Could you transcribe every entry exactly, leaving nothing out?
---------- Record excerpts
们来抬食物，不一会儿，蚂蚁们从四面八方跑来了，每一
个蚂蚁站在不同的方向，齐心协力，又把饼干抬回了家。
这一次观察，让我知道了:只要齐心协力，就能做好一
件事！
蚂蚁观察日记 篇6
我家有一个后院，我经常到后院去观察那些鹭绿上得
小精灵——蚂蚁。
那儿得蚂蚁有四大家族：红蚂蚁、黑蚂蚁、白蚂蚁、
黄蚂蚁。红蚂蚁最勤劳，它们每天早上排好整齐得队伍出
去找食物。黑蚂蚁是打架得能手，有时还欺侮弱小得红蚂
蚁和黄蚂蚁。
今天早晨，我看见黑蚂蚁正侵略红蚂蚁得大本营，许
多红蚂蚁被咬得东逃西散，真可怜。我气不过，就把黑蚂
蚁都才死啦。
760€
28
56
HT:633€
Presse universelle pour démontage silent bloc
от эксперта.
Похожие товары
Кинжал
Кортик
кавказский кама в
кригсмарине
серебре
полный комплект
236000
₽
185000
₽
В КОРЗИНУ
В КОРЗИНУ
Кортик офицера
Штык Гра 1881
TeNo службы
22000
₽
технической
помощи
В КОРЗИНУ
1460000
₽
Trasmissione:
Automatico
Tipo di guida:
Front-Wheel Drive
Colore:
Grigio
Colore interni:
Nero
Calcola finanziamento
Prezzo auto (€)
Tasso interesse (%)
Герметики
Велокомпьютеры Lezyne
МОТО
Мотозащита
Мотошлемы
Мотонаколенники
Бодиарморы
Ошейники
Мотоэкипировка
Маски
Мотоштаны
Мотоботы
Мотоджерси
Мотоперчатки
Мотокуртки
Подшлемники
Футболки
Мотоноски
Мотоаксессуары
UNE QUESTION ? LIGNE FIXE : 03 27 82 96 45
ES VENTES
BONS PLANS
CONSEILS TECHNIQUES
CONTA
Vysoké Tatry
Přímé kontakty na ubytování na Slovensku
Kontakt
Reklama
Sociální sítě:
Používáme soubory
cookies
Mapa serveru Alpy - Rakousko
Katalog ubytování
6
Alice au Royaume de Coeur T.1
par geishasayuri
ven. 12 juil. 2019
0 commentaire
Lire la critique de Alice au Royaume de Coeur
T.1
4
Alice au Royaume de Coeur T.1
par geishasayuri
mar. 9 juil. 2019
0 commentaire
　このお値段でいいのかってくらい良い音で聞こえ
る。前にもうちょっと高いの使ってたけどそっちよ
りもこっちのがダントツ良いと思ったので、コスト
--------------------
Task answer:
们来抬食物，不一会儿，蚂蚁们从四面八方跑来了，每一
个蚂蚁站在不同的方向，齐心协力，又把饼干抬回了家。
这一次观察，让我知道了:只要齐心协力，就能做好一
件事！
蚂蚁观察日记 篇6
我家有一个后院，我经常到后院去观察那些鹭绿上得
小精灵——蚂蚁。
那儿得蚂蚁有四大家族：红蚂蚁、黑蚂蚁、白蚂蚁、
黄蚂蚁。红蚂蚁最勤劳，它们每天早上排好整齐得队伍出
去找食物。黑蚂蚁是打架得能手，有时还欺侮弱小得红蚂
蚁和黄蚂蚁。
今天早晨，我看见黑蚂蚁正侵略红蚂蚁得大本营，许
多红蚂蚁被咬得东逃西散，真可怜。我气不过，就把黑蚂
蚁都才死啦。
760€
28
56
HT:633€
Presse universelle pour démontage silent bloc
от эксперта.
Похожие товары
Кинжал
Кортик
кавказский кама в
кригсмарине
серебре
полный комплект
236000
₽
185000
₽
В КОРЗИНУ
В КОРЗИНУ
Кортик офицера
Штык Гра 1881
TeNo службы
22000
₽
технической
помощи
В КОРЗИНУ
1460000
₽
Trasmissione:
Automatico
Tipo di guida:
Front-Wheel Drive
Colore:
Grigio
Colore interni:
Nero
Calcola finanziamento
Prezzo auto (€)
Tasso interesse (%)
Герметики
Велокомпьютеры Lezyne
МОТО
Мотозащита
Мотошлемы
Мотонаколенники
Бодиарморы
Ошейники
Мотоэкипировка
Маски
Мотоштаны
Мотоботы
Мотоджерси
Мотоперчатки
Мотокуртки
Подшлемники
Футболки
Мотоноски
Мотоаксессуары
UNE QUESTION ? LIGNE FIXE : 03 27 82 96 45
ES VENTES
BONS PLANS
CONSEILS TECHNIQUES
CONTA
Vysoké Tatry
Přímé kontakty na ubytování na Slovensku
Kontakt
Reklama
Sociální sítě:
Používáme soubory
cookies
Mapa serveru Alpy - Rakousko
Katalog ubytování
6
Alice au Royaume de Coeur T.1
par geishasayuri
ven. 12 juil. 2019
0 commentaire
Lire la critique de Alice au Royaume de Coeur
T.1
4
Alice au Royaume de Coeur T.1
par geishasayuri
mar. 9 juil. 2019
0 commentaire
　このお値段でいいのかってくらい良い音で聞こえ
る。前にもうちょっと高いの使ってたけどそっちよ
りもこっちのがダントツ良いと思ったので、コスト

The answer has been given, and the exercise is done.